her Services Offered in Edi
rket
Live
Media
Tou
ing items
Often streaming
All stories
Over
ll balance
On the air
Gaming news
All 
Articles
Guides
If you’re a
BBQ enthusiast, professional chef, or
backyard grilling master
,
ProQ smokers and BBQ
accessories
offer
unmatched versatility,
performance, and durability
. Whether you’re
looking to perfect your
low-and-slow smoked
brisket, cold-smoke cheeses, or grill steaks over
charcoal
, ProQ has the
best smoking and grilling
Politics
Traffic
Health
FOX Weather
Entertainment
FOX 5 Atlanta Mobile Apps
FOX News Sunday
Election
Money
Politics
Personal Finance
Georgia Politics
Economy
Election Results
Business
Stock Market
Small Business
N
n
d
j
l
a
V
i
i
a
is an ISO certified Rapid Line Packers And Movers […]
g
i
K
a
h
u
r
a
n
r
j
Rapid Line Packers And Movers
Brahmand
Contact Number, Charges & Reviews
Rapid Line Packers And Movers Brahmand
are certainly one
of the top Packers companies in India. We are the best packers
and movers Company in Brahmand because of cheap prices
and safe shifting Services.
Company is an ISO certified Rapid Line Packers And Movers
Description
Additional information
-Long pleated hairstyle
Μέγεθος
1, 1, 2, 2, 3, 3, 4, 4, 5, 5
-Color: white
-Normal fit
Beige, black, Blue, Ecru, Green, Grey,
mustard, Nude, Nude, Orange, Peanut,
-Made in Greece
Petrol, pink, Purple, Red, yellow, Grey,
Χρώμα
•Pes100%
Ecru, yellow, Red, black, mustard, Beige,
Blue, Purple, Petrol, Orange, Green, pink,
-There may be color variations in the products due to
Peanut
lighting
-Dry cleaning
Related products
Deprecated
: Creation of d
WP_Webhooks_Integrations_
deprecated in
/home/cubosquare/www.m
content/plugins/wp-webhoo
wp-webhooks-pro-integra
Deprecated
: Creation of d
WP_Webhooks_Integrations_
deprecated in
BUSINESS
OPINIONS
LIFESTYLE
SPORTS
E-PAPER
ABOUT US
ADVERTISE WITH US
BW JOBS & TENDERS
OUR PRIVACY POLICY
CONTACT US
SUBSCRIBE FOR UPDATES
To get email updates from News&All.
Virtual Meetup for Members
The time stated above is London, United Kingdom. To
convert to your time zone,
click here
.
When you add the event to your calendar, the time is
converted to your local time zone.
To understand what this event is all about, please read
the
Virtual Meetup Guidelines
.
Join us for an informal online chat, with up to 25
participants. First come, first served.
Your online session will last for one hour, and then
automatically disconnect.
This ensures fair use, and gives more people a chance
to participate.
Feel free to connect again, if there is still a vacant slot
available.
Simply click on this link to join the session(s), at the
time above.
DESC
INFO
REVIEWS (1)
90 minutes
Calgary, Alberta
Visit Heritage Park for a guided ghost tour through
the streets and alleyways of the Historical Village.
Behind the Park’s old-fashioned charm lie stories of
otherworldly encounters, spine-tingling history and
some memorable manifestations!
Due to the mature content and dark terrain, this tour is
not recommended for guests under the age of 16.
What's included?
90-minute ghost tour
▬▬▬▬▬▬▬▬▬▬
Can you format each line of the data above as a JSON list of strings, one string per line, with blank lines left out?

▸ Solution to the exercise:
[
  "her Services Offered in Edi",
  "rket",
  "Live",
  "Media",
  "Tou",
  "ing items",
  "Often streaming",
  "All stories",
  "Over",
  "ll balance",
  "On the air",
  "Gaming news",
  "All ",
  "Articles",
  "Guides",
  "If you’re a",
  "BBQ enthusiast, professional chef, or",
  "backyard grilling master",
  ",",
  "ProQ smokers and BBQ",
  "accessories",
  "offer",
  "unmatched versatility,",
  "performance, and durability",
  ". Whether you’re",
  "looking to perfect your",
  "low-and-slow smoked",
  "brisket, cold-smoke cheeses, or grill steaks over",
  "charcoal",
  ", ProQ has the",
  "best smoking and grilling",
  "Politics",
  "Traffic",
  "Health",
  "FOX Weather",
  "Entertainment",
  "FOX 5 Atlanta Mobile Apps",
  "FOX News Sunday",
  "Election",
  "Money",
  "Politics",
  "Personal Finance",
  "Georgia Politics",
  "Economy",
  "Election Results",
  "Business",
  "Stock Market",
  "Small Business",
  "N",
  "n",
  "d",
  "j",
  "l",
  "a",
  "V",
  "i",
  "i",
  "a",
  "is an ISO certified Rapid Line Packers And Movers […]",
  "g",
  "i",
  "K",
  "a",
  "h",
  "u",
  "r",
  "a",
  "n",
  "r",
  "j",
  "Rapid Line Packers And Movers",
  "Brahmand",
  "Contact Number, Charges & Reviews",
  "Rapid Line Packers And Movers Brahmand",
  "are certainly one",
  "of the top Packers companies in India. We are the best packers",
  "and movers Company in Brahmand because of cheap prices",
  "and safe shifting Services.",
  "Company is an ISO certified Rapid Line Packers And Movers",
  "Description",
  "Additional information",
  "-Long pleated hairstyle",
  "Μέγεθος",
  "1, 1, 2, 2, 3, 3, 4, 4, 5, 5",
  "-Color: white",
  "-Normal fit",
  "Beige, black, Blue, Ecru, Green, Grey,",
  "mustard, Nude, Nude, Orange, Peanut,",
  "-Made in Greece",
  "Petrol, pink, Purple, Red, yellow, Grey,",
  "Χρώμα",
  "•Pes100%",
  "Ecru, yellow, Red, black, mustard, Beige,",
  "Blue, Purple, Petrol, Orange, Green, pink,",
  "-There may be color variations in the products due to",
  "Peanut",
  "lighting",
  "-Dry cleaning",
  "Related products",
  "Deprecated",
  ": Creation of d",
  "WP_Webhooks_Integrations_",
  "deprecated in",
  "/home/cubosquare/www.m",
  "content/plugins/wp-webhoo",
  "wp-webhooks-pro-integra",
  "Deprecated",
  ": Creation of d",
  "WP_Webhooks_Integrations_",
  "deprecated in",
  "BUSINESS",
  "OPINIONS",
  "LIFESTYLE",
  "SPORTS",
  "E-PAPER",
  "ABOUT US",
  "ADVERTISE WITH US",
  "BW JOBS & TENDERS",
  "OUR PRIVACY POLICY",
  "CONTACT US",
  "SUBSCRIBE FOR UPDATES",
  "To get email updates from News&All.",
  "Virtual Meetup for Members",
  "The time stated above is London, United Kingdom. To",
  "convert to your time zone,",
  "click here",
  ".",
  "When you add the event to your calendar, the time is",
  "converted to your local time zone.",
  "To understand what this event is all about, please read",
  "the",
  "Virtual Meetup Guidelines",
  ".",
  "Join us for an informal online chat, with up to 25",
  "participants. First come, first served.",
  "Your online session will last for one hour, and then",
  "automatically disconnect.",
  "This ensures fair use, and gives more people a chance",
  "to participate.",
  "Feel free to connect again, if there is still a vacant slot",
  "available.",
  "Simply click on this link to join the session(s), at the",
  "time above.",
  "DESC",
  "INFO",
  "REVIEWS (1)",
  "90 minutes",
  "Calgary, Alberta",
  "Visit Heritage Park for a guided ghost tour through",
  "the streets and alleyways of the Historical Village.",
  "Behind the Park’s old-fashioned charm lie stories of",
  "otherworldly encounters, spine-tingling history and",
  "some memorable manifestations!",
  "Due to the mature content and dark terrain, this tour is",
  "not recommended for guests under the age of 16.",
  "What's included?",
  "90-minute ghost tour"
]